Situated in the northeast of modern day Ethiopia, Axum sits on a high plateau next to the Red Sea. The ragged, scruffy edges of present day Axum belie the ancient civilization whose roots date back to 100 BC when this city was wealthy from trades in ivory, exotic animal skins, and gold.

The sprawling structure a couple of kilometers to the west of town amid some empty fields is labeled by the locals and more vociferously by the tourism board as the Queen of Sheba’s palace. The fact that that would put it at roughly 950 BC while the structure itself can only date from sixth or seventh century AD is usually brushed off as a pesky detail by locals and guides alike. I walked past some fields studded with upright stones like a mini Stonehenge, past the long line of a camel caravan, across a scruffy field toward the extensive building that was likely the house of a noble or a rich merchant. I wandered among the ruins watched by a mangy dog and a pair of goats. There were no other visitors.

Then rectangular complex stretches some forty meters on each side, guarded by stone walls half a meter thick. The imposing front room has an open three-sided stone staircase leading up to a flagstone floor. The flagstones seem to be set in a definite pattern with two slightly raised platforms – one a square and the other a circle. What were they for? And why the different shapes? No guidebook seems to have an answer. An empty niche in the center of the back wall seems appropriate for a throne or a seat of importance. The complex has numerous rooms, mostly leading from one to another but occasionally dead-ending. The roofs have long disappeared making it easy to see the general plan from a platform built to view the structure.

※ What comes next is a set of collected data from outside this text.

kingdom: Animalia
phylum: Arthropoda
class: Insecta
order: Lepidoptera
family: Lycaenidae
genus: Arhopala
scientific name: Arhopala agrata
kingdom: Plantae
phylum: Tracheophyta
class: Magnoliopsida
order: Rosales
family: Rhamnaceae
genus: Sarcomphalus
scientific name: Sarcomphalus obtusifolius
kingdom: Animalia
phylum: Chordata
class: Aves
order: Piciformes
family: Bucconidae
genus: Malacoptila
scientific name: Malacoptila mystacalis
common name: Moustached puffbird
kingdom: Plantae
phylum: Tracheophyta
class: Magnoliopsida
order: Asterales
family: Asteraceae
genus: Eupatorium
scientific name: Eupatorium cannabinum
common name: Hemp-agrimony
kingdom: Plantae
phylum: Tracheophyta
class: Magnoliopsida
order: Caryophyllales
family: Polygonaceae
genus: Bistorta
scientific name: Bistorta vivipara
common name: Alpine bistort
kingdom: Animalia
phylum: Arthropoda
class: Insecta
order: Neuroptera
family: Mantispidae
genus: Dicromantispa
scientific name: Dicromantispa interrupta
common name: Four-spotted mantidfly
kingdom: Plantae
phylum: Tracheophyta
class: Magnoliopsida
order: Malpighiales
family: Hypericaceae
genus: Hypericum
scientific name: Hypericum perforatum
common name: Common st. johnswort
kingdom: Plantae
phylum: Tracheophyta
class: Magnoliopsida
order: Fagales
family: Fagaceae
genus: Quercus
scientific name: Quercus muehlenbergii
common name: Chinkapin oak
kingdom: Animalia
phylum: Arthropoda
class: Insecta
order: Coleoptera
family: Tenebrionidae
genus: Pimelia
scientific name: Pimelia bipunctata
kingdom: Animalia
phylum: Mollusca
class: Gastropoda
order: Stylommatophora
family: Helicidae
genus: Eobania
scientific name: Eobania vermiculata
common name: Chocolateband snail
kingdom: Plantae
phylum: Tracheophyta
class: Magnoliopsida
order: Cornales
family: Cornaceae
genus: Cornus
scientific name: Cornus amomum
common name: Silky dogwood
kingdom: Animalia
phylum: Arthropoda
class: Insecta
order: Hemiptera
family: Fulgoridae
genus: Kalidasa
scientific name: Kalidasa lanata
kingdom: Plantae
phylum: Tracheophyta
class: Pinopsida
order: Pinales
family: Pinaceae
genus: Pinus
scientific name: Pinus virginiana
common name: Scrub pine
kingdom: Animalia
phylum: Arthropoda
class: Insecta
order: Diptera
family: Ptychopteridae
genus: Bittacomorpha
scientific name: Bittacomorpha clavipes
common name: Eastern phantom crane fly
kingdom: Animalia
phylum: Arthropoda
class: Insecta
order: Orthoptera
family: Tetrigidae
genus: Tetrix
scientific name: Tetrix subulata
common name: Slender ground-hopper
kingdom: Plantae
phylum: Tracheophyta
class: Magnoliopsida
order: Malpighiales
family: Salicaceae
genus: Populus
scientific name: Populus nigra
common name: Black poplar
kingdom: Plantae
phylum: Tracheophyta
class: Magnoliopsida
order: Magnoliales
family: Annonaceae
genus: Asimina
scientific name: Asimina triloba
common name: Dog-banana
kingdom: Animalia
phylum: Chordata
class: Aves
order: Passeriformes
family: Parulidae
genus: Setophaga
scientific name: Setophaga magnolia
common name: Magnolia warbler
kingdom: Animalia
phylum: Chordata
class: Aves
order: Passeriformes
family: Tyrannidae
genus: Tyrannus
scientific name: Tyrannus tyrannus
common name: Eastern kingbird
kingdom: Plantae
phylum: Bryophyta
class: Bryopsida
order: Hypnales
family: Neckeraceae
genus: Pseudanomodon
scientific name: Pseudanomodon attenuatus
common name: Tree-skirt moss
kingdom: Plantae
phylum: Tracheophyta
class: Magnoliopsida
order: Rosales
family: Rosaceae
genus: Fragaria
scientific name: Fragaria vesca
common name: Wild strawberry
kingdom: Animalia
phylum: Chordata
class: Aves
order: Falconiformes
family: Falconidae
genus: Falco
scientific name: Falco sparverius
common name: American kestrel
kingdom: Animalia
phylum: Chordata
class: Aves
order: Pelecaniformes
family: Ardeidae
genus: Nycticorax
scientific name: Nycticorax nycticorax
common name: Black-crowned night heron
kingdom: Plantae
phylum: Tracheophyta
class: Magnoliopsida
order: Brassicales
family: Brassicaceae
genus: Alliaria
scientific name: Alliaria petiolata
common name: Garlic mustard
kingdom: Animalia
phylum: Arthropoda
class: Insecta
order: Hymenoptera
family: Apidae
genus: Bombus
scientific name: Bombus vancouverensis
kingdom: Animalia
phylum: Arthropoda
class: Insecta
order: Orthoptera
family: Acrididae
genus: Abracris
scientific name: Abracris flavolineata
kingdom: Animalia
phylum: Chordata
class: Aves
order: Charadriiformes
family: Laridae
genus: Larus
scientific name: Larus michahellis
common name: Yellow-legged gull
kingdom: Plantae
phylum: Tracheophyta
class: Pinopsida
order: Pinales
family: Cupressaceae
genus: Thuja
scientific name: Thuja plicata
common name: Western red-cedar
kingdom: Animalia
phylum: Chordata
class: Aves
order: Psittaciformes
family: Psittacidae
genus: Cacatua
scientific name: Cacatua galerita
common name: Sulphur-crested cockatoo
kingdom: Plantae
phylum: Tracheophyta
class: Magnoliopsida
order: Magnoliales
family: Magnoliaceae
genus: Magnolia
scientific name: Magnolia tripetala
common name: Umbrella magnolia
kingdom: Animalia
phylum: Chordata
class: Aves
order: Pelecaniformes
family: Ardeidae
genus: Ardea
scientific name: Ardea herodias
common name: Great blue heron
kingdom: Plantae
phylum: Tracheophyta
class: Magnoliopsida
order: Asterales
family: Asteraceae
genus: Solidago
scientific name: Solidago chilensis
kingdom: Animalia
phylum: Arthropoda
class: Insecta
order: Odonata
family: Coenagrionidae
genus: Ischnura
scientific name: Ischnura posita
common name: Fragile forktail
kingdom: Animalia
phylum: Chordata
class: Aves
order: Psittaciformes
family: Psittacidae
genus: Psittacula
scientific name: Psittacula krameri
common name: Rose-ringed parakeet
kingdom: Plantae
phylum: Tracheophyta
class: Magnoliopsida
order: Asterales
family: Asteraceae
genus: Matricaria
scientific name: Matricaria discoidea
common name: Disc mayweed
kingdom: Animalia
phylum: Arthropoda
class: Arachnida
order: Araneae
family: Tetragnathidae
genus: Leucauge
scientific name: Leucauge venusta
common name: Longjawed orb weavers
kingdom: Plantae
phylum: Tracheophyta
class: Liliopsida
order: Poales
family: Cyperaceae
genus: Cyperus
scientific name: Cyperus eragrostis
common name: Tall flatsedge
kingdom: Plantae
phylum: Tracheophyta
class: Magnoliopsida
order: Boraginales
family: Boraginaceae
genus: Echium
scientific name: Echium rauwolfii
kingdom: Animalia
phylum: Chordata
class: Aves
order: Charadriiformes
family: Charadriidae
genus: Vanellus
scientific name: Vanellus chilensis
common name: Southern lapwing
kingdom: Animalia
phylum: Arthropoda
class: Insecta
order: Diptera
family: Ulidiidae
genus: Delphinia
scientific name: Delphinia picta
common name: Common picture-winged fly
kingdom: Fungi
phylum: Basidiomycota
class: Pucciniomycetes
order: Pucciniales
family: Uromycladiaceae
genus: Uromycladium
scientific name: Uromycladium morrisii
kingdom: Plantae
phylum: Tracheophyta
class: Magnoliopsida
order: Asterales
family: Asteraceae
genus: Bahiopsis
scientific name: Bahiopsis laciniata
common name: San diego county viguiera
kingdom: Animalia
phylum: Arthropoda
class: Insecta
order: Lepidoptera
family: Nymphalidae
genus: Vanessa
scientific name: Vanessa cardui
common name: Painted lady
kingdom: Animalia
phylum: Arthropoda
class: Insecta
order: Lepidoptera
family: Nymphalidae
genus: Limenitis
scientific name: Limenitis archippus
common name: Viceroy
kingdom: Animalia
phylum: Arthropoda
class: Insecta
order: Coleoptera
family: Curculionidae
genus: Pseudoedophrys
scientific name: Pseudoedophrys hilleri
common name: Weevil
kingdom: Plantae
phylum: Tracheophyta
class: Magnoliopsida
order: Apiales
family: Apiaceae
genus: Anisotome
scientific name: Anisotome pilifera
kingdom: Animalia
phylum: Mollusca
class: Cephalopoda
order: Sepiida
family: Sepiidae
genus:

There are some stairs that lead to nowhere indicating a second storey that no longer exists. There are raised circular well-like structures that may have been storage bins or perhaps for waste. One large room set at one corner of the complex still boasts a huge brick oven with small enclosures on either side of it forming storehouses. More than one room has the same odd structure in it – a large flagstone set in the floor, shaped like a rectangle with arms. What is it? What is its purpose? Intriguing as the complex is, far more intriguing is the fact that only two percent of these ruins have been excavated so far. Imagine all that yet to be uncovered. What tales might they tell?